Starting at the line that holds "1.9405 | 1.1091 |" and stopping at the line that holds "WWW.RJLEEGROUP.COM", restate the records below word for word, with both of those lines included.
-------------------------
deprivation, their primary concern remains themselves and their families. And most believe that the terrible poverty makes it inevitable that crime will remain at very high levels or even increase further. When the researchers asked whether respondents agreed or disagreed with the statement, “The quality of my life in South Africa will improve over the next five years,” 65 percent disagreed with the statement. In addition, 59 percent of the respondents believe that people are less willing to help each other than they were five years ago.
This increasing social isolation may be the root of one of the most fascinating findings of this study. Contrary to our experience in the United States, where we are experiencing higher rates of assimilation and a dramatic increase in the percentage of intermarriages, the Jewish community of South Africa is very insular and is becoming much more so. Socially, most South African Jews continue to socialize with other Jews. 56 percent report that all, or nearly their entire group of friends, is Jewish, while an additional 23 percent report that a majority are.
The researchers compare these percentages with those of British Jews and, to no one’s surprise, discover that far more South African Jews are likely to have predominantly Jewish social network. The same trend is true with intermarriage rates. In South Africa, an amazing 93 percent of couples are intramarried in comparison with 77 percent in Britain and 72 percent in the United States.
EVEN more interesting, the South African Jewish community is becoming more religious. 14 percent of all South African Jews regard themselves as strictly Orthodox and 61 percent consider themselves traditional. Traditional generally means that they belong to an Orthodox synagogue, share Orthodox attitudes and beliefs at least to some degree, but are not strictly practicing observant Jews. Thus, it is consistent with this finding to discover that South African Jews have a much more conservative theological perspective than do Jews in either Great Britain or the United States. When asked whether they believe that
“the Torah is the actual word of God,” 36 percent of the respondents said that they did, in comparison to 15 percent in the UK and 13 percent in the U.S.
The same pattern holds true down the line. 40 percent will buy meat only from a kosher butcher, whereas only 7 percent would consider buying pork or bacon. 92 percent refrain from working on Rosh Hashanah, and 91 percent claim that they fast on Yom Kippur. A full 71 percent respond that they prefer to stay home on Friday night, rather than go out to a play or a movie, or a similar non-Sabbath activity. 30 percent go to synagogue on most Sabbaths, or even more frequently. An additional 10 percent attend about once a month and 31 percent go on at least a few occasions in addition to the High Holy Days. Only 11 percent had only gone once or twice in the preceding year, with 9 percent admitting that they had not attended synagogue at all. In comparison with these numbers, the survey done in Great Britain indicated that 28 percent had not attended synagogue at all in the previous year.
-------------------------
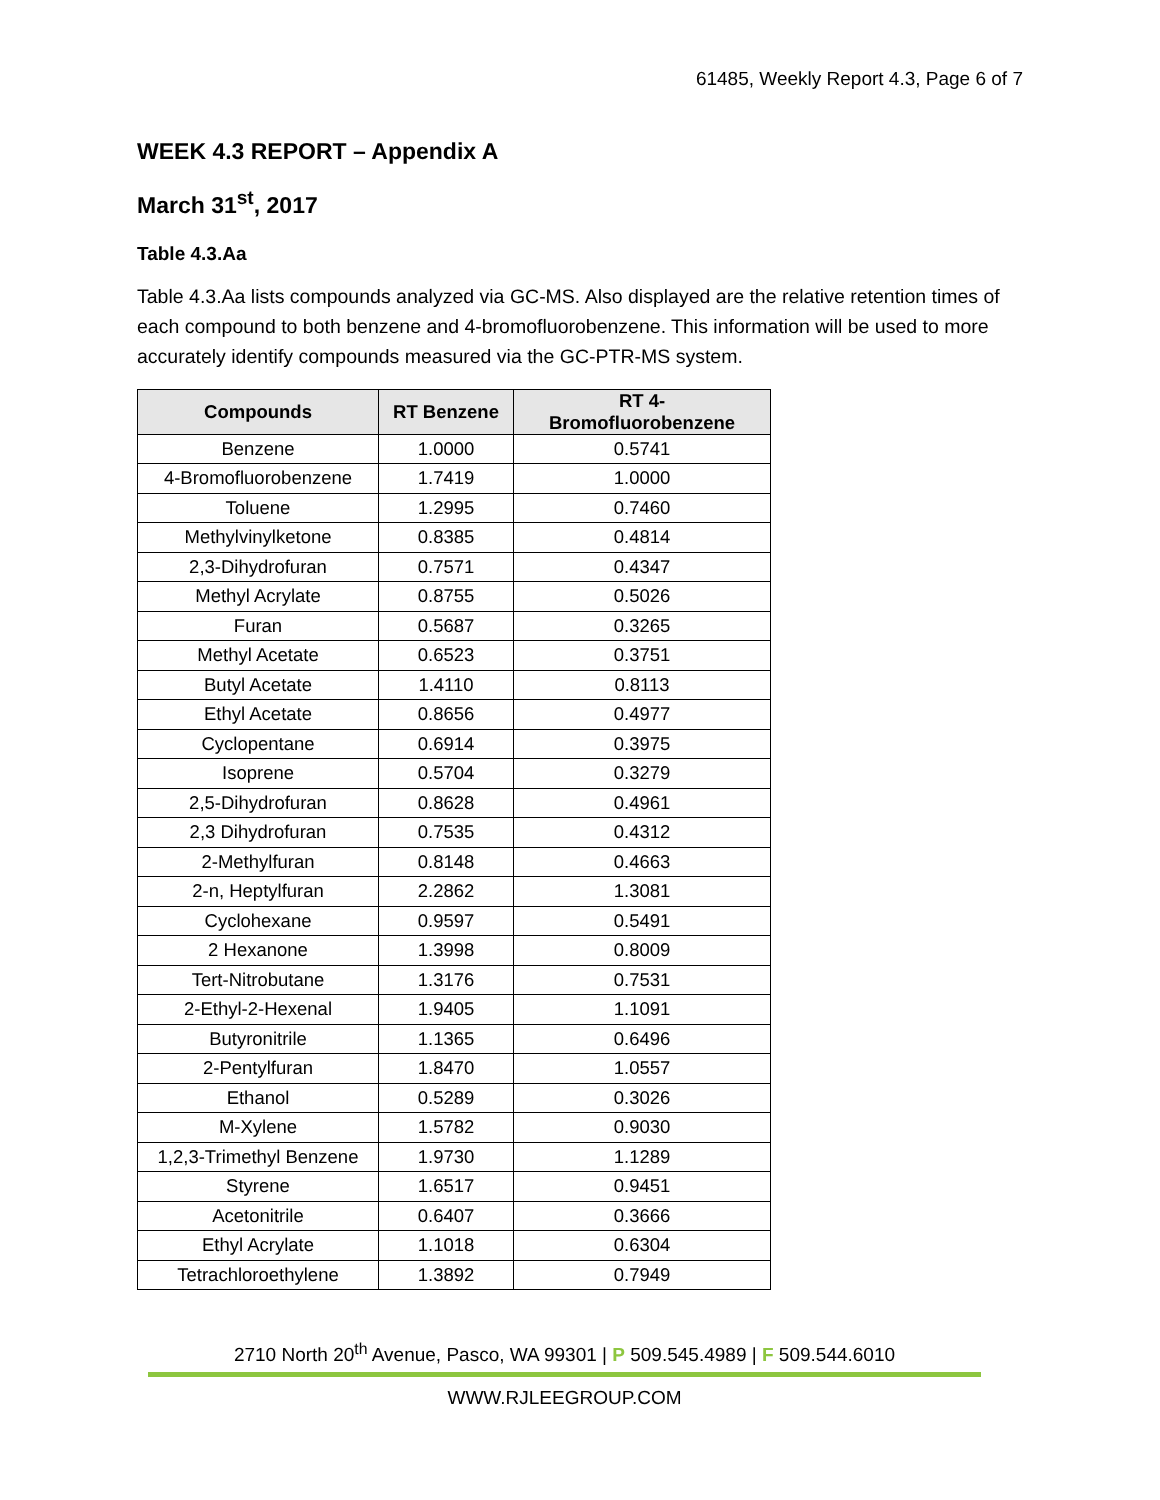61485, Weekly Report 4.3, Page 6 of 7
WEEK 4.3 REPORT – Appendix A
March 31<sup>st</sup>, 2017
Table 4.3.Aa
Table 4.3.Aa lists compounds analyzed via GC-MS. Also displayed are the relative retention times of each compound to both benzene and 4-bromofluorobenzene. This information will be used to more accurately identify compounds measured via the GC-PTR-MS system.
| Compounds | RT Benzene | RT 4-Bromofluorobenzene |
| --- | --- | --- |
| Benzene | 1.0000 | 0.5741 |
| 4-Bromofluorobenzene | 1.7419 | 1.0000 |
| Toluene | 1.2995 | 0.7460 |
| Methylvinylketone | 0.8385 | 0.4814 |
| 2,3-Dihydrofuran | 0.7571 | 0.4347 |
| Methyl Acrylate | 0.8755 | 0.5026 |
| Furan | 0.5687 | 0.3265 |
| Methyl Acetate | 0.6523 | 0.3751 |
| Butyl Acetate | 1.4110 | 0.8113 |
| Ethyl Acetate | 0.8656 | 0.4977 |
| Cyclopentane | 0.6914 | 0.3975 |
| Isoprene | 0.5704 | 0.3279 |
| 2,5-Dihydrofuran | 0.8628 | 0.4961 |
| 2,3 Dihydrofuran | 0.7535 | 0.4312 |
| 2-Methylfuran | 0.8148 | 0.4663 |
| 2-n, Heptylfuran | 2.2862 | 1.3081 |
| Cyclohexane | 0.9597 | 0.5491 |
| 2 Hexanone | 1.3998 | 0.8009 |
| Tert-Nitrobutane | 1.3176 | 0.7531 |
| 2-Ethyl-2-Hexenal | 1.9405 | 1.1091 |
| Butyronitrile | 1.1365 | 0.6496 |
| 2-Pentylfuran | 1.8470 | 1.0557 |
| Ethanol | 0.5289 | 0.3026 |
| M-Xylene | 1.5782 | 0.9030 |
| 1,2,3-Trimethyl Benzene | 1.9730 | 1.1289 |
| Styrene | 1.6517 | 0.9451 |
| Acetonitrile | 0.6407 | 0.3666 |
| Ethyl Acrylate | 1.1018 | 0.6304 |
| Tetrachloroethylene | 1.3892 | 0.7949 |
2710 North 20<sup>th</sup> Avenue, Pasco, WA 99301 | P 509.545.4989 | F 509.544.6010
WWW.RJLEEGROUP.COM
-------------------------
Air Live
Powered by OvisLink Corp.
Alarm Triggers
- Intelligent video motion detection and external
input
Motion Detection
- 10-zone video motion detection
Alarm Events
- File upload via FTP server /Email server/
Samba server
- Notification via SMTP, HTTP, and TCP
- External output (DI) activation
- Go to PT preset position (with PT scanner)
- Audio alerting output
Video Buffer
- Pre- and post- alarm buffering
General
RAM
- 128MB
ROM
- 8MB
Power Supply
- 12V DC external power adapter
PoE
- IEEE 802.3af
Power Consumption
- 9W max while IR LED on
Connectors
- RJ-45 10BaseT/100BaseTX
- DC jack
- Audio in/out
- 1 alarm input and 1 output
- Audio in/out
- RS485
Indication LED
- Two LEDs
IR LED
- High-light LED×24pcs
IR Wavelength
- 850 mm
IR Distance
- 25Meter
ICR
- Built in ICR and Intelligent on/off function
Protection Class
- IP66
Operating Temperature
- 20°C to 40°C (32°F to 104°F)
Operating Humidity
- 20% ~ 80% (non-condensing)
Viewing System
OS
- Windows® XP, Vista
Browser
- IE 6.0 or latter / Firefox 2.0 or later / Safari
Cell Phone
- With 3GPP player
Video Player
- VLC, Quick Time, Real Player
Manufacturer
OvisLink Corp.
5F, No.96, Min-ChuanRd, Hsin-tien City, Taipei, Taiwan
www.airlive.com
-------------------------
Reply to the task:
| 2-Ethyl-2-Hexenal | 1.9405 | 1.1091 |
| Butyronitrile | 1.1365 | 0.6496 |
| 2-Pentylfuran | 1.8470 | 1.0557 |
| Ethanol | 0.5289 | 0.3026 |
| M-Xylene | 1.5782 | 0.9030 |
| 1,2,3-Trimethyl Benzene | 1.9730 | 1.1289 |
| Styrene | 1.6517 | 0.9451 |
| Acetonitrile | 0.6407 | 0.3666 |
| Ethyl Acrylate | 1.1018 | 0.6304 |
| Tetrachloroethylene | 1.3892 | 0.7949 |
2710 North 20<sup>th</sup> Avenue, Pasco, WA 99301 | P 509.545.4989 | F 509.544.6010
WWW.RJLEEGROUP.COM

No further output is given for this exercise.